Any take on this anyone!
December 10, 2008
VIA EDGAR
Securities and Exchange Commission
Division of Corporate Finance
100 F Street, N.E.
Washington, D.C. 20549
Attn: Russell Mancuso, Esq., Branch Chief
and Geoffrey Kruczek, Esq., Staff Attorney
Re: Withdrawal of Registration Statement on Form S-1 (File No. 333-151584)
Gentleman:
Pursuant to Rule 477 promulgated under the Securities Act of 1933, as amended
(the "SECURITIES ACT"), Global Resource Corporation, a Nevada corporation (the
"REGISTRANT"), hereby applies to the Securities and Exchange Commission (the
"COMMISSION") for its consent to immediately withdraw the Registrant's
registration statement on Form S-1 (Registration Statement No. 333-151584) filed
by the Company with the United States Securities and Exchange Commission (the
"COMMISSION") on June 11, 2008 as amended by Amendment No. 1, as filed on
October 22, 2008, including all exhibits thereto (the "REGISTRATION STATEMENT").

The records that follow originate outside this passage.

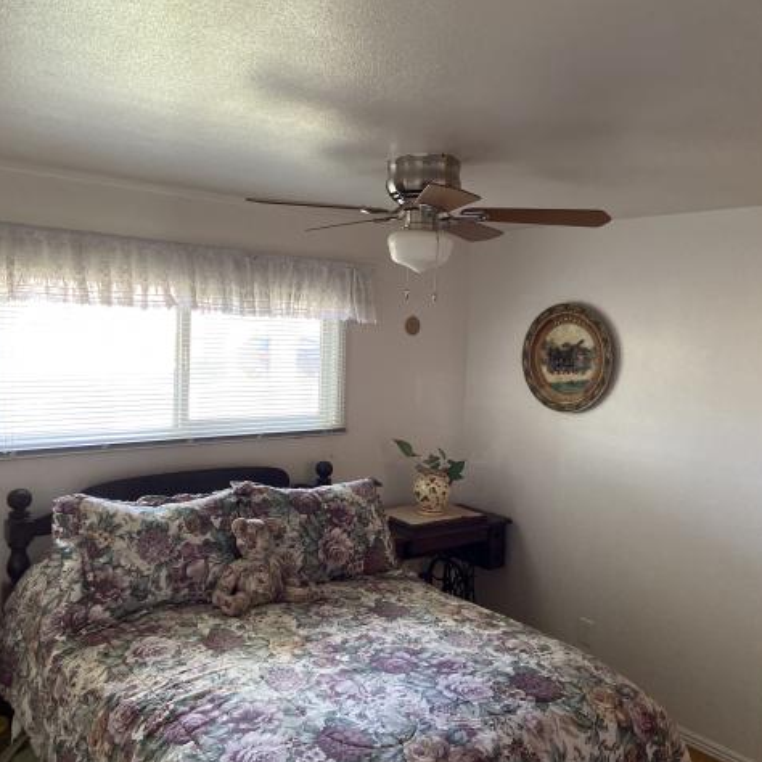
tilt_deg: -4.4
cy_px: 384
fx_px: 772
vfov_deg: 52.5
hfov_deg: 52.5
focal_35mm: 31
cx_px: 371
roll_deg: -2.6
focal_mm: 4.25
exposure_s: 1/60
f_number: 1.8
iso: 320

The Registration Statement was not declared effective by the Commission and no
securities of the Company were sold pursuant to the Registration Statement.

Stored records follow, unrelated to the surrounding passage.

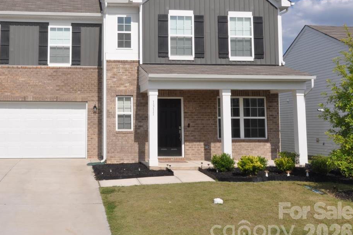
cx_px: 108
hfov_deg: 45.4
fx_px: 412
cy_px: 86
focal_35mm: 42
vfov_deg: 31.7
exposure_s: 1/160
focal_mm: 20
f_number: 6.3
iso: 400
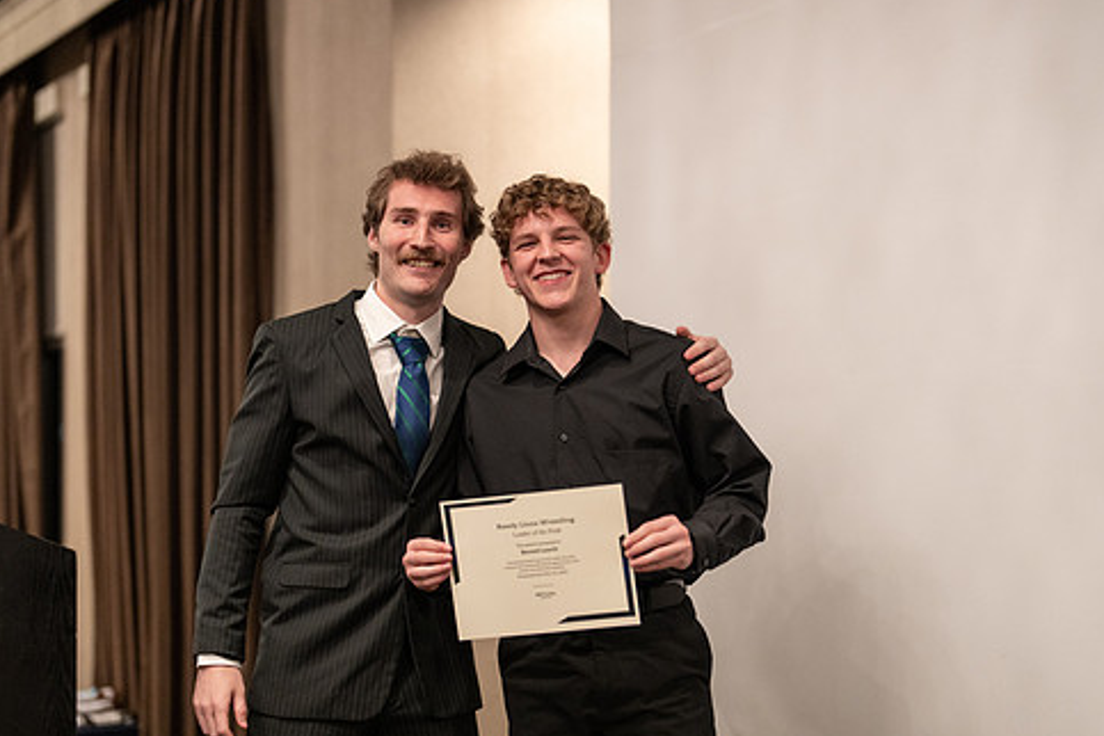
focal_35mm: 60
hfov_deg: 33.3
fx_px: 1840
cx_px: 462
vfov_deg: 22.6
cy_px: 390
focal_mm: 50
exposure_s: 1/320
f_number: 1.2
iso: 1600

The withdrawal is being sought because the selling security holder identified in
the Registration Statement may sell the shares of the Company's common stock
covered by the Registration Statement pursuant to Rule 144 and, therefore,
registration under the Securities Act is not required. The selling security
holder, who is not an affiliate of the Company, has consented to the withdrawal
of the Registration Statement.
The Registrant requests that, in accordance with Rule 457(p) under the
Securities Act, all fees paid to the Commission in connection with the filing of
the Registration Statement be credited for future use.